=== Work to be completed ===
Scan the entries line by line and return those with "Eurographics".

%%

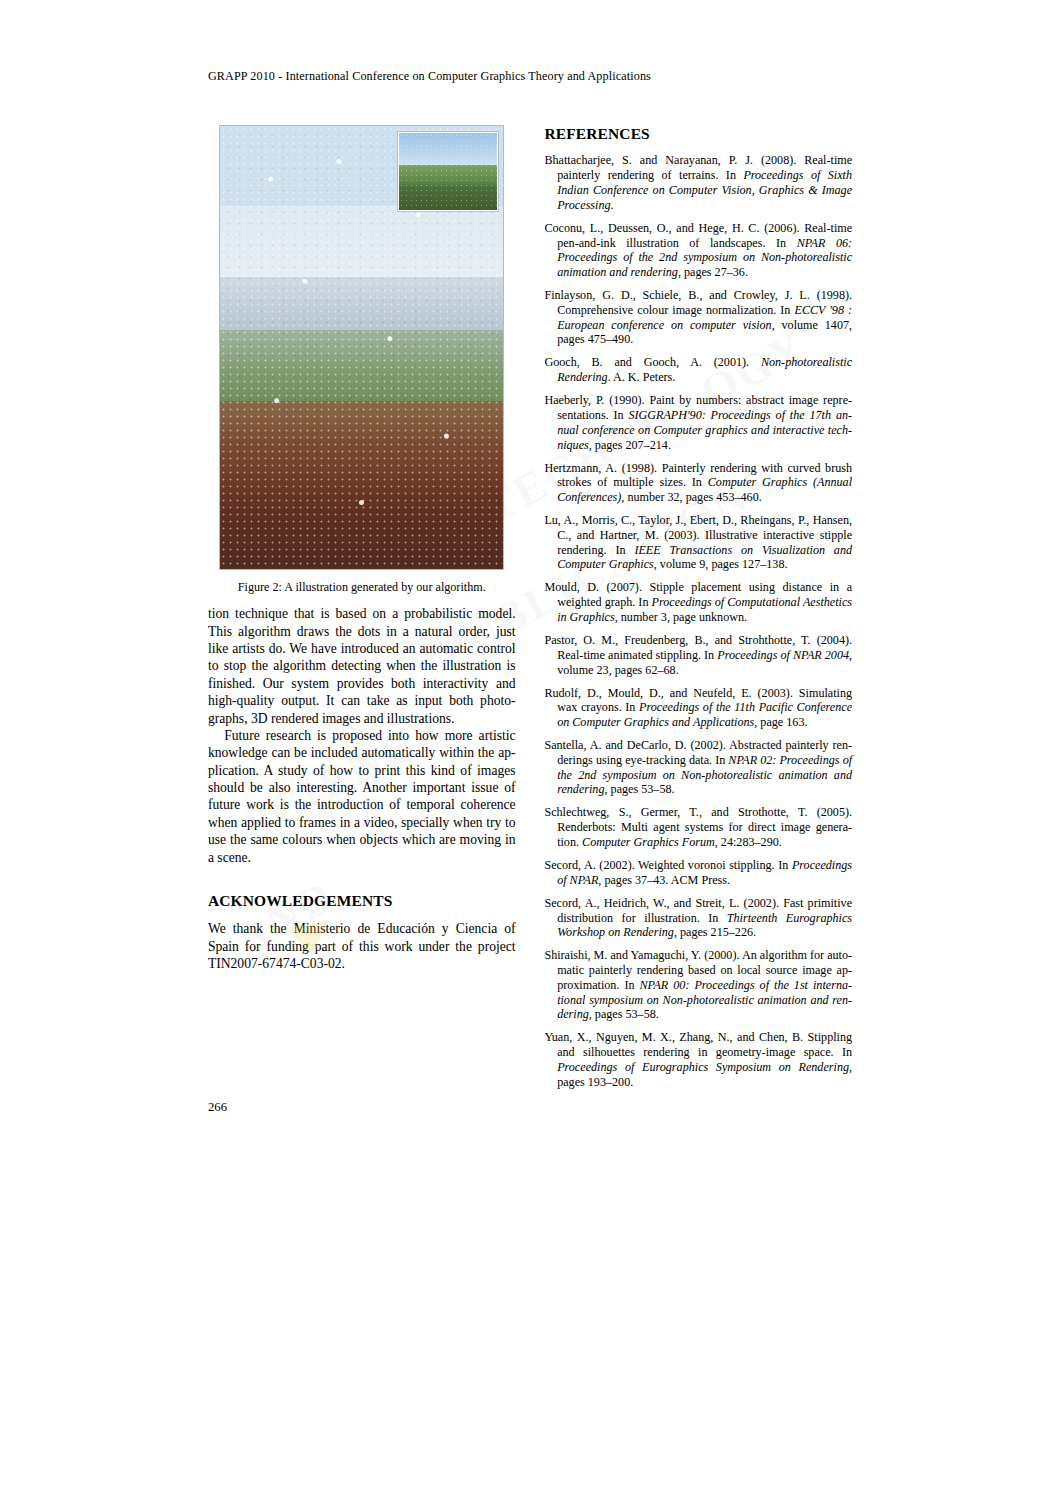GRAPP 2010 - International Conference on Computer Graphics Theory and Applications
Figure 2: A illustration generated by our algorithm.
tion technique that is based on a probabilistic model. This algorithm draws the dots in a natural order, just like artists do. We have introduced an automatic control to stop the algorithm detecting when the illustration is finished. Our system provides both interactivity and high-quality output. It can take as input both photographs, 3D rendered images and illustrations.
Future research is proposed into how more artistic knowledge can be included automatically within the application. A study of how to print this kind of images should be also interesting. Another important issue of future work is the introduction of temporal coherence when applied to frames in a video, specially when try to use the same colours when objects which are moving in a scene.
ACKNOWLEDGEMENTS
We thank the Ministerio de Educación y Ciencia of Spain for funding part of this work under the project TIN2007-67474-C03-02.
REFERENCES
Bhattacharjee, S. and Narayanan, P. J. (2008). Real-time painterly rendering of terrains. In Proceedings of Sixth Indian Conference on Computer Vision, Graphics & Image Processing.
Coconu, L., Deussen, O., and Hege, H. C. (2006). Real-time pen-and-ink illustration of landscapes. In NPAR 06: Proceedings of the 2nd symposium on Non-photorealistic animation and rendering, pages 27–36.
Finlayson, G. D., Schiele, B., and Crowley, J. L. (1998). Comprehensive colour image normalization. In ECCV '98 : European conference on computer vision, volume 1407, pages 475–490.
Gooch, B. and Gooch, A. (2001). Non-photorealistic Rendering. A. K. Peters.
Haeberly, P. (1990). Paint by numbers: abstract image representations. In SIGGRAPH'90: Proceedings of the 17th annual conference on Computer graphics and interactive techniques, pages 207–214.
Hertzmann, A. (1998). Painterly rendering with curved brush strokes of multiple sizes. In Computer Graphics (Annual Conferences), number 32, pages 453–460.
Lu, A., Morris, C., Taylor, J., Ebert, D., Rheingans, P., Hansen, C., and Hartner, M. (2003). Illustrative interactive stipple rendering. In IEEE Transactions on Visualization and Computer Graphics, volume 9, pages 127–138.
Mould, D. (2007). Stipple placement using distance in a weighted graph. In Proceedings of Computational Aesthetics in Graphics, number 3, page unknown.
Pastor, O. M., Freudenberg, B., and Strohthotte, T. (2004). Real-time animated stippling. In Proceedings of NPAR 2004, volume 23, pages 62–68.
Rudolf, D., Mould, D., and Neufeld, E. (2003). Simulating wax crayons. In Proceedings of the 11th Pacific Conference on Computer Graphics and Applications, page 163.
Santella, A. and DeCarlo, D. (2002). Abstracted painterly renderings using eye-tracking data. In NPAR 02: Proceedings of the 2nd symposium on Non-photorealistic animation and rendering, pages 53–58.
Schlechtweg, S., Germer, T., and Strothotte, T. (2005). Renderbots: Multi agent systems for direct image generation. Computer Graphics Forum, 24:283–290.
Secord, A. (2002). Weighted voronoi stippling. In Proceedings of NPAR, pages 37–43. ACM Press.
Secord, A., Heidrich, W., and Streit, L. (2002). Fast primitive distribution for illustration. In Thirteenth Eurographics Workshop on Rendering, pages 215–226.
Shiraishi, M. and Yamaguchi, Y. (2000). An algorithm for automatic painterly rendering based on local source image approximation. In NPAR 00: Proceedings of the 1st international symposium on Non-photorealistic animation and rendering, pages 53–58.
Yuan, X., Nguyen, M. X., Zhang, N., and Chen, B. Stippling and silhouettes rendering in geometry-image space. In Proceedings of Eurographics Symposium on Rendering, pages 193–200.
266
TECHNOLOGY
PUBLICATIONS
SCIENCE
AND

%%

=== Solution for this exercise ===
Secord, A., Heidrich, W., and Streit, L. (2002). Fast primitive distribution for illustration. In Thirteenth Eurographics Workshop on Rendering, pages 215–226.
Yuan, X., Nguyen, M. X., Zhang, N., and Chen, B. Stippling and silhouettes rendering in geometry-image space. In Proceedings of Eurographics Symposium on Rendering, pages 193–200.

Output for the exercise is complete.